→ Task instructions
Return the lines from the one containing "Unemployment is not" to the end of the material, both end lines included, exactly and with nothing else.

→ Material to process
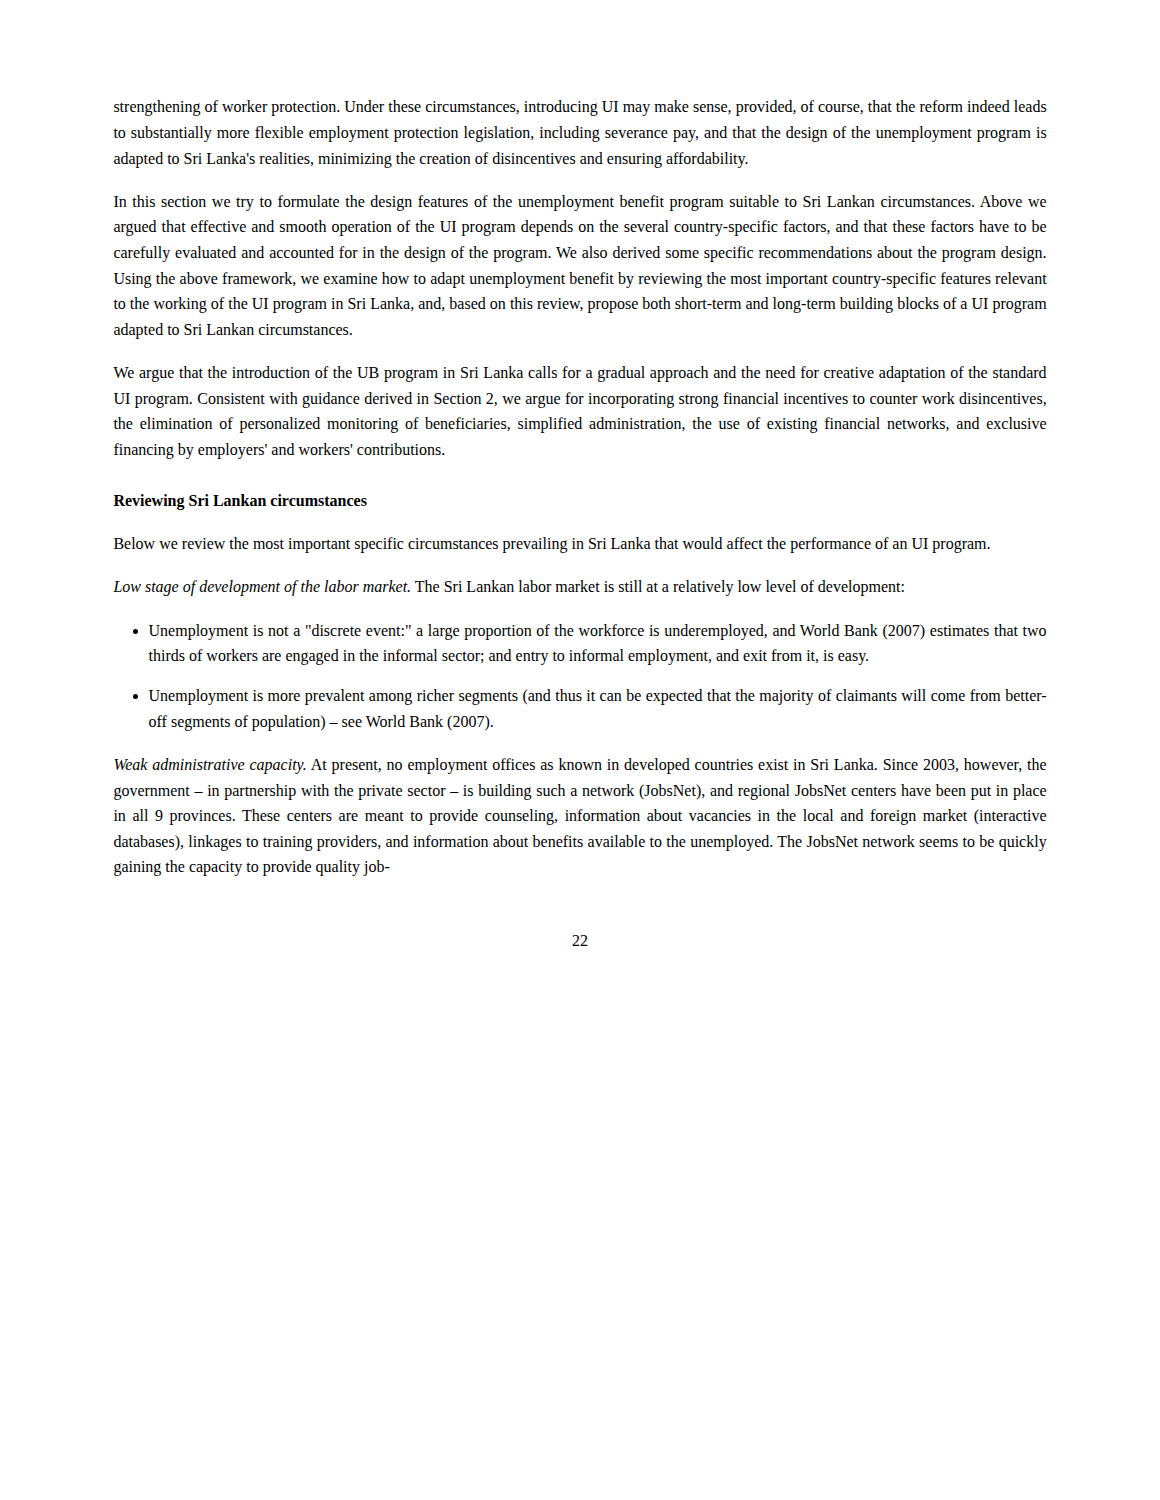strengthening of worker protection. Under these circumstances, introducing UI may make sense, provided, of course, that the reform indeed leads to substantially more flexible employment protection legislation, including severance pay, and that the design of the unemployment program is adapted to Sri Lanka's realities, minimizing the creation of disincentives and ensuring affordability.
In this section we try to formulate the design features of the unemployment benefit program suitable to Sri Lankan circumstances. Above we argued that effective and smooth operation of the UI program depends on the several country-specific factors, and that these factors have to be carefully evaluated and accounted for in the design of the program. We also derived some specific recommendations about the program design. Using the above framework, we examine how to adapt unemployment benefit by reviewing the most important country-specific features relevant to the working of the UI program in Sri Lanka, and, based on this review, propose both short-term and long-term building blocks of a UI program adapted to Sri Lankan circumstances.
We argue that the introduction of the UB program in Sri Lanka calls for a gradual approach and the need for creative adaptation of the standard UI program. Consistent with guidance derived in Section 2, we argue for incorporating strong financial incentives to counter work disincentives, the elimination of personalized monitoring of beneficiaries, simplified administration, the use of existing financial networks, and exclusive financing by employers' and workers' contributions.
Reviewing Sri Lankan circumstances
Below we review the most important specific circumstances prevailing in Sri Lanka that would affect the performance of an UI program.
Low stage of development of the labor market. The Sri Lankan labor market is still at a relatively low level of development:
Unemployment is not a "discrete event:" a large proportion of the workforce is underemployed, and World Bank (2007) estimates that two thirds of workers are engaged in the informal sector; and entry to informal employment, and exit from it, is easy.
Unemployment is more prevalent among richer segments (and thus it can be expected that the majority of claimants will come from better-off segments of population) – see World Bank (2007).
Weak administrative capacity. At present, no employment offices as known in developed countries exist in Sri Lanka. Since 2003, however, the government – in partnership with the private sector – is building such a network (JobsNet), and regional JobsNet centers have been put in place in all 9 provinces. These centers are meant to provide counseling, information about vacancies in the local and foreign market (interactive databases), linkages to training providers, and information about benefits available to the unemployed. The JobsNet network seems to be quickly gaining the capacity to provide quality job-
22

→ Answer space
Unemployment is not a "discrete event:" a large proportion of the workforce is underemployed, and World Bank (2007) estimates that two thirds of workers are engaged in the informal sector; and entry to informal employment, and exit from it, is easy.
Unemployment is more prevalent among richer segments (and thus it can be expected that the majority of claimants will come from better-off segments of population) – see World Bank (2007).
Weak administrative capacity. At present, no employment offices as known in developed countries exist in Sri Lanka. Since 2003, however, the government – in partnership with the private sector – is building such a network (JobsNet), and regional JobsNet centers have been put in place in all 9 provinces. These centers are meant to provide counseling, information about vacancies in the local and foreign market (interactive databases), linkages to training providers, and information about benefits available to the unemployed. The JobsNet network seems to be quickly gaining the capacity to provide quality job-
22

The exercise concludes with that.